SOURCE TEXT START
This study aimed to investigate stress, depression, sleeping time, physical activity, and dietary patterns as factors causing weight gain and investigate which of these factors have a greater effect on weight gain.

Methods

Data were obtained from the seventh Korea National Health and Nutrition Examination Survey, 2016. Among the respondents, 3,163 adults aged 19–64 years were included in the survey, after excluding non-responders and those with diseases that may affect weight change. The t-test and chi-square test were used to analyze the relationship between weight gain and general characteristics. Logistic regression analysis was performed to evaluate weight changes according to stress, depression, sleep time, physical activity, and dietary patterns and evaluate the odds ratios (ORs) for measuring these associations.

Results

Participants in the weight gain group were younger and more likely to be obese than those in the control group. Factors that could cause weight gain among women were stress awareness (OR, 1.271; 95% confidence interval [CI], 1.012–1.597), physical inactivity (OR, 1.250; 95% CI, 1.018–1.535), and skipping breakfast (OR, 1.277; 95% CI, 1.028–1.587). Depression was significantly associated with weight gain among women, but not after adjusting for other variables. There were no significant associations with sleeping time. None of these factors in men were significantly associated with weight gain.

Conclusion

Stress awareness was significantly associated with weight gain among women, while other psychological factors were not significantly associated with weight gain.

INTRODUCTION

The prevalence of obesity is increasing gradually due to various causes such as stress, sleep deprivation, physical inactivity, and high-fat diets. Obesity increases the risk of various diseases among adults, including cardiovascular diseases [1]; thus, there is growing interest in weight control and many people are becoming increasingly concerned about their weight.
Dietary control and physical activity have traditionally been the main methods of preventing and treating obesity. Recently, it has been suggested that psychological factors may also affect weight gain. Stress, due to the body’s stress response system and cortisol release, has been suggested as a factor that could lead to weight gain [2]. In addition, some studies have found relationships among cortisol levels, metabolic syndrome, and insulin resistance, suggesting that stress can lead to weight gain [3]. Chronic stress has been linked to conscious food consumption in both animals and humans, particularly women [4]. Some studies have suggested that obesity may be the result of chronic maladjustment to environmental stressors in susceptible individuals [5].
SOURCE TEXT END
PROBLEM →
Return the part of the study summary starting at "Stress awareness was" and ending at "not significantly associated with weight gain.", copied word for word. Work only from the study summary above.
DATA LISTING START
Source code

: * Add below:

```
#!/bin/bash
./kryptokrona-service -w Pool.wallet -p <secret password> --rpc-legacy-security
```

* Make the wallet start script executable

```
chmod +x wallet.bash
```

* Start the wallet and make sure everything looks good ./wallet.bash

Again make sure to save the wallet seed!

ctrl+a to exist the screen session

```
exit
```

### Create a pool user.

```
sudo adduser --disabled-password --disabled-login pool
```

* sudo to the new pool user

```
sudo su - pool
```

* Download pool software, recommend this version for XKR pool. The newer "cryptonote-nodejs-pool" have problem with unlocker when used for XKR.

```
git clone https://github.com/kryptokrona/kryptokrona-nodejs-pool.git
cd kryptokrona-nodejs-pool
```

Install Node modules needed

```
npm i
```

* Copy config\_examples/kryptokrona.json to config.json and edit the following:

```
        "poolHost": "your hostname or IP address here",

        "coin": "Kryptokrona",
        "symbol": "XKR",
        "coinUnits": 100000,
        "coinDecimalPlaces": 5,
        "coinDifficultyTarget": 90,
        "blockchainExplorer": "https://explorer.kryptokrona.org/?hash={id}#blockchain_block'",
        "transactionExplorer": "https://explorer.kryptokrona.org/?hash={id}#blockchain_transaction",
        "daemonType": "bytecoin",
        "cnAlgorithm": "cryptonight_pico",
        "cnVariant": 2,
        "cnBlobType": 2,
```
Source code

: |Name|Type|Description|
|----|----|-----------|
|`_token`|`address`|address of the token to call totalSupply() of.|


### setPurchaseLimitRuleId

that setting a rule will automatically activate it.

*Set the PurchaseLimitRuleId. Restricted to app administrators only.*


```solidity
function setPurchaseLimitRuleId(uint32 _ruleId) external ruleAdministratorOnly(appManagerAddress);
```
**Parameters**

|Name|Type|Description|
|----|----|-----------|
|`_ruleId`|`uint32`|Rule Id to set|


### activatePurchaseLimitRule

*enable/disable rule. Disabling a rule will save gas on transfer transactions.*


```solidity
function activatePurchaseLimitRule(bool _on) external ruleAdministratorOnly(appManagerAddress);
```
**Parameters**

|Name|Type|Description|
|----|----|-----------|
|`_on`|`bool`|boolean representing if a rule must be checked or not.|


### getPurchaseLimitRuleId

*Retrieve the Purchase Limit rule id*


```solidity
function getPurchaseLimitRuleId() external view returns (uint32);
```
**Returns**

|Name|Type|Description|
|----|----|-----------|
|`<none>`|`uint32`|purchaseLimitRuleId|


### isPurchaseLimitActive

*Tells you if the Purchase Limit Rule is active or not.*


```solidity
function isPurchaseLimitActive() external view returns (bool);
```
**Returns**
DATA LISTING END
EXERCISE RESPONSE →
Stress awareness was significantly associated with weight gain among women, while other psychological factors were not significantly associated with weight gain.